## The problem:
Scan the data, and whenever a line contains "JavaScript", copy it.

'''

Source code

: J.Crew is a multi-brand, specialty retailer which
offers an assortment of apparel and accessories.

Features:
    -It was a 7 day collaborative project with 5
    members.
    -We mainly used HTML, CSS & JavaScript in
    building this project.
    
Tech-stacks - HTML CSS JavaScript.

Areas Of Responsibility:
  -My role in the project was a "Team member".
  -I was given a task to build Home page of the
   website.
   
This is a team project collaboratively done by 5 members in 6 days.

'''

## Written solution:
    -We mainly used HTML, CSS & JavaScript in
Tech-stacks - HTML CSS JavaScript.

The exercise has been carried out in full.